■ DIRECTIONS ■
[1] Please print the passage of the NCQ forum thread starting at "Mine is ST3120026AS" and ending at "as in Dehradun)".
[2] Answer these questions from the NCQ forum thread, one per line:
(a) What price is listed for the Western Digital 120 GB SATA drive?
(b) Which motherboard chipset does rohanwadhwa say he is using?
(c) How much is the dealer offering for the old Seagate 40 GB drive?

Mine is ST3120026AS and has no NCQ


----------



## rohanwadhwa (Apr 27, 2005)

Hey, I wish to upgrade,
 Seagate 160 GB SATA- 4700
 Western Digital 120 GB SATA - Rs 3900
 Samsung Seagate 80 Gb SATA - Rs 3400 
(Prices as in Dehradun)

Which is the best. And also whic one to go for???? I am planning to buy the 160 GB Seagate and the dealeris offering to give about 1300-1400 Rs For my old Seagate 40 GB 5400 RPM HDD. Is it OK????


----------



## rohanwadhwa (Apr 27, 2005)

I am using Intel D865 GBF Chipset MoBo. Does it support NCQ ???


----------



## pradeep_chauhan (Apr 27, 2005)

Sorry the 865 does not support NCQ . Inter 915/925 with ICH6R and nforce 4 chipsets supports NCQ


----------



## akshayt (Apr 27, 2005)

what about nforce 3 ultra chipsets
like msi k8n neo 2 platinum , do they support ncq?


----------



## pradeep_chauhan (Apr 27, 2005)

No they do not suport NCQ


----------



## vignesh (Apr 27, 2005)

■ GIVEN DATA ■
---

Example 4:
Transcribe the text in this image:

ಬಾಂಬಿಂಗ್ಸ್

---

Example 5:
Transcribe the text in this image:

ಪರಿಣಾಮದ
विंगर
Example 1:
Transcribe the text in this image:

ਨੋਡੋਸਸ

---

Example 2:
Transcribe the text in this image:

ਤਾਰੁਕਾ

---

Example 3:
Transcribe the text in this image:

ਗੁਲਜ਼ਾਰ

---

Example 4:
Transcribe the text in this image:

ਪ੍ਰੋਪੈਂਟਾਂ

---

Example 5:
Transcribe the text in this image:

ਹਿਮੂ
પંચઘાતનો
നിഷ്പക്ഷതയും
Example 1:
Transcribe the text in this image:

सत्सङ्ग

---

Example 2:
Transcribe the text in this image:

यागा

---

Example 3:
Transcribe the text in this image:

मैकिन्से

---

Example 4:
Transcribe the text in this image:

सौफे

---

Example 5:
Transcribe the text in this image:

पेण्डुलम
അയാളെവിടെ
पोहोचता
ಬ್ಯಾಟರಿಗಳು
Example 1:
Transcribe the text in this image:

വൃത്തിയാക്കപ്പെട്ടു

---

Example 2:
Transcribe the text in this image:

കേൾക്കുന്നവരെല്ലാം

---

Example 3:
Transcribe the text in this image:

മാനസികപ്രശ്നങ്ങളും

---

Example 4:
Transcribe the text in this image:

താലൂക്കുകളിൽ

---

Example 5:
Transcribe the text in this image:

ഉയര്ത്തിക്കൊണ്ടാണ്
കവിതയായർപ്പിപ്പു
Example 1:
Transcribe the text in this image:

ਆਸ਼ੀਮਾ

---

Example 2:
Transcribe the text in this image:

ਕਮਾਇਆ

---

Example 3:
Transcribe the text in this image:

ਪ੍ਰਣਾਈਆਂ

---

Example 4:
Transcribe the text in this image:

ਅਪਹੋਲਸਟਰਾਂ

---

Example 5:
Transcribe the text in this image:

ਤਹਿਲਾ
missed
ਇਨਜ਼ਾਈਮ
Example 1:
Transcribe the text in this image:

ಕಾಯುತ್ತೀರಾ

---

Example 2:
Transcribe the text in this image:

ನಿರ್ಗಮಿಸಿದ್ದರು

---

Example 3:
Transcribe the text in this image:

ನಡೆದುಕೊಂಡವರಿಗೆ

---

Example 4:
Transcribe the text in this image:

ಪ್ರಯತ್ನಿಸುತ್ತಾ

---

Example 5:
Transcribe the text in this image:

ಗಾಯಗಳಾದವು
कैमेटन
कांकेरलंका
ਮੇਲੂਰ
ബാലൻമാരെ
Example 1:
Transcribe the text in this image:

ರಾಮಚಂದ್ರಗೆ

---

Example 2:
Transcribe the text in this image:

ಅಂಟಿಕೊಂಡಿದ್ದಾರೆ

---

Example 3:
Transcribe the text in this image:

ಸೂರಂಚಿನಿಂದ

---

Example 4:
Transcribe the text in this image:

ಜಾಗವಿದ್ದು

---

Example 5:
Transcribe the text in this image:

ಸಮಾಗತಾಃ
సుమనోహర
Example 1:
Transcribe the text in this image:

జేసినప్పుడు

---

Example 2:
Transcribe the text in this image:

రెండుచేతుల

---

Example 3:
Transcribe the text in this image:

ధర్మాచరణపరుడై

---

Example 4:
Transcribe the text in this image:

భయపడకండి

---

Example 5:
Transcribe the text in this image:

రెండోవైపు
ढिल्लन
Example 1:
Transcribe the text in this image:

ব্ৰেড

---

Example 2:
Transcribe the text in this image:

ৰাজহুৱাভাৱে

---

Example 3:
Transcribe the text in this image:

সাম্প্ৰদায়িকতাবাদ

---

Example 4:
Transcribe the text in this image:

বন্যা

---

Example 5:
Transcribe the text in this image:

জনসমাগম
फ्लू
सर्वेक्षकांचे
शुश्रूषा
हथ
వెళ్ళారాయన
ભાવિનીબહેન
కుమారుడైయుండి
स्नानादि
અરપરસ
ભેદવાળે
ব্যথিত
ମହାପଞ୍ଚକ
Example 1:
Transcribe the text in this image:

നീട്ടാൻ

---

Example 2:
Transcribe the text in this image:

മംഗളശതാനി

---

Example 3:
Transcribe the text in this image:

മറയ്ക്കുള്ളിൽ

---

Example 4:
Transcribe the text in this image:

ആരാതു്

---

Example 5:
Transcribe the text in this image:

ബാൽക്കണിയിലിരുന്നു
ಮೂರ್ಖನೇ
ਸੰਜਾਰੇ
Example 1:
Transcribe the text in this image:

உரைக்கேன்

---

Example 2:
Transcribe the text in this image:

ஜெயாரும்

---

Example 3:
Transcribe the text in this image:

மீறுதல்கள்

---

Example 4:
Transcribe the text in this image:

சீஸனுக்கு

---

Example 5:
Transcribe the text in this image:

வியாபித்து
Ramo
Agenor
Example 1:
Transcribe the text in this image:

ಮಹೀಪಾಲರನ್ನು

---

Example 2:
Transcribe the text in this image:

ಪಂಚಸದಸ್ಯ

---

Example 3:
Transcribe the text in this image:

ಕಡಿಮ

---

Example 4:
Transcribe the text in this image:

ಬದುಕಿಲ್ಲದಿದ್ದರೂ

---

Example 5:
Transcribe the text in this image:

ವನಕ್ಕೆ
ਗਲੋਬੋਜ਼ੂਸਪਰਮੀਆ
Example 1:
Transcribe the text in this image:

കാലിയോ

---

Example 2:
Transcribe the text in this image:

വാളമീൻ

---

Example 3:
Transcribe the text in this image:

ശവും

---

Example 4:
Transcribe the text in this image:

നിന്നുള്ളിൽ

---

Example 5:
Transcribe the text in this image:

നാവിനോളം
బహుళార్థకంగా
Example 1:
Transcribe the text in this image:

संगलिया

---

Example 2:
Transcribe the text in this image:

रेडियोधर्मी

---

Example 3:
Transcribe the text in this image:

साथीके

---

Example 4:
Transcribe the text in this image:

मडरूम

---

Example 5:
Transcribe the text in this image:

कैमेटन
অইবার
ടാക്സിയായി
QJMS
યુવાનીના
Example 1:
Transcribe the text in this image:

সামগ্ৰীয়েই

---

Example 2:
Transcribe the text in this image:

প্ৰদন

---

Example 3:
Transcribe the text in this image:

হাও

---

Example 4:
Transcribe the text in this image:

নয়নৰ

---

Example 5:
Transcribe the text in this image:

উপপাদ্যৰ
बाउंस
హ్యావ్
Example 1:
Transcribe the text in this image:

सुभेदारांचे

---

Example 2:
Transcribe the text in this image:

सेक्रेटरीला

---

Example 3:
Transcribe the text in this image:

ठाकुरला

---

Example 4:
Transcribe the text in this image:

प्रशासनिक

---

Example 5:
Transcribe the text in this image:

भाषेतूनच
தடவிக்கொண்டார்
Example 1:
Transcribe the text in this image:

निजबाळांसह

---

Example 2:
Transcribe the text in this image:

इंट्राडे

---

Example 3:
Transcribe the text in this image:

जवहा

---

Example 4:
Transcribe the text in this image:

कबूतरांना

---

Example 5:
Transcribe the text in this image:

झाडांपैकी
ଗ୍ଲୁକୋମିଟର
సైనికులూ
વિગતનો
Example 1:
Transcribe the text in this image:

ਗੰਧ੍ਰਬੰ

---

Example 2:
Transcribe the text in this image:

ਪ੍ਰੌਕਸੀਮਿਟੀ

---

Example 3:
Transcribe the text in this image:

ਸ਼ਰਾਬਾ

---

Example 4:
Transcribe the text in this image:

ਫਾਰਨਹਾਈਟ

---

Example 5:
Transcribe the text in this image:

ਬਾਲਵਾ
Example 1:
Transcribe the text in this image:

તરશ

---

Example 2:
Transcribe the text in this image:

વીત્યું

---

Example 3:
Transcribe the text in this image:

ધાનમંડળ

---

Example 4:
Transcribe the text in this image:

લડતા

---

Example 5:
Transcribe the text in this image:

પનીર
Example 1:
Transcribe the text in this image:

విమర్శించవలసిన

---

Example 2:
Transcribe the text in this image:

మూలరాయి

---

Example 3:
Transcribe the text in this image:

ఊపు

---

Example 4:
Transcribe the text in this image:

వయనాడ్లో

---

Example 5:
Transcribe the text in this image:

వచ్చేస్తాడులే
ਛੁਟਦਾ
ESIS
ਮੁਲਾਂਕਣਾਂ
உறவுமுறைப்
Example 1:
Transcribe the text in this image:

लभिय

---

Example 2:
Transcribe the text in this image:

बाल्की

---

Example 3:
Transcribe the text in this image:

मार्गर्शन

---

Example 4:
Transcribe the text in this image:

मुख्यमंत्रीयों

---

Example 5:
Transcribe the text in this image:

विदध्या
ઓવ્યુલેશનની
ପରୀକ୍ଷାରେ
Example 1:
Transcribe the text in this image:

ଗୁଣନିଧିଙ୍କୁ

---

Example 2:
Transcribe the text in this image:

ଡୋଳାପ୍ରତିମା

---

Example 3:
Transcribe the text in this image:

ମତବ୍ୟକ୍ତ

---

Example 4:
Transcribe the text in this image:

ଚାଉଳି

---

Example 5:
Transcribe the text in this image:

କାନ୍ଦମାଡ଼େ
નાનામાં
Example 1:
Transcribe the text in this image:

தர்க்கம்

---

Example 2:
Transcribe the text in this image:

■ PROBLEM SOLUTIONS ■
[1]
Mine is ST3120026AS and has no NCQ


----------



## rohanwadhwa (Apr 27, 2005)

Hey, I wish to upgrade,
 Seagate 160 GB SATA- 4700
 Western Digital 120 GB SATA - Rs 3900
 Samsung Seagate 80 Gb SATA - Rs 3400 
(Prices as in Dehradun)

[2]
(a) Rs 3900
(b) Intel D865 GBF
(c) About 1300-1400 Rs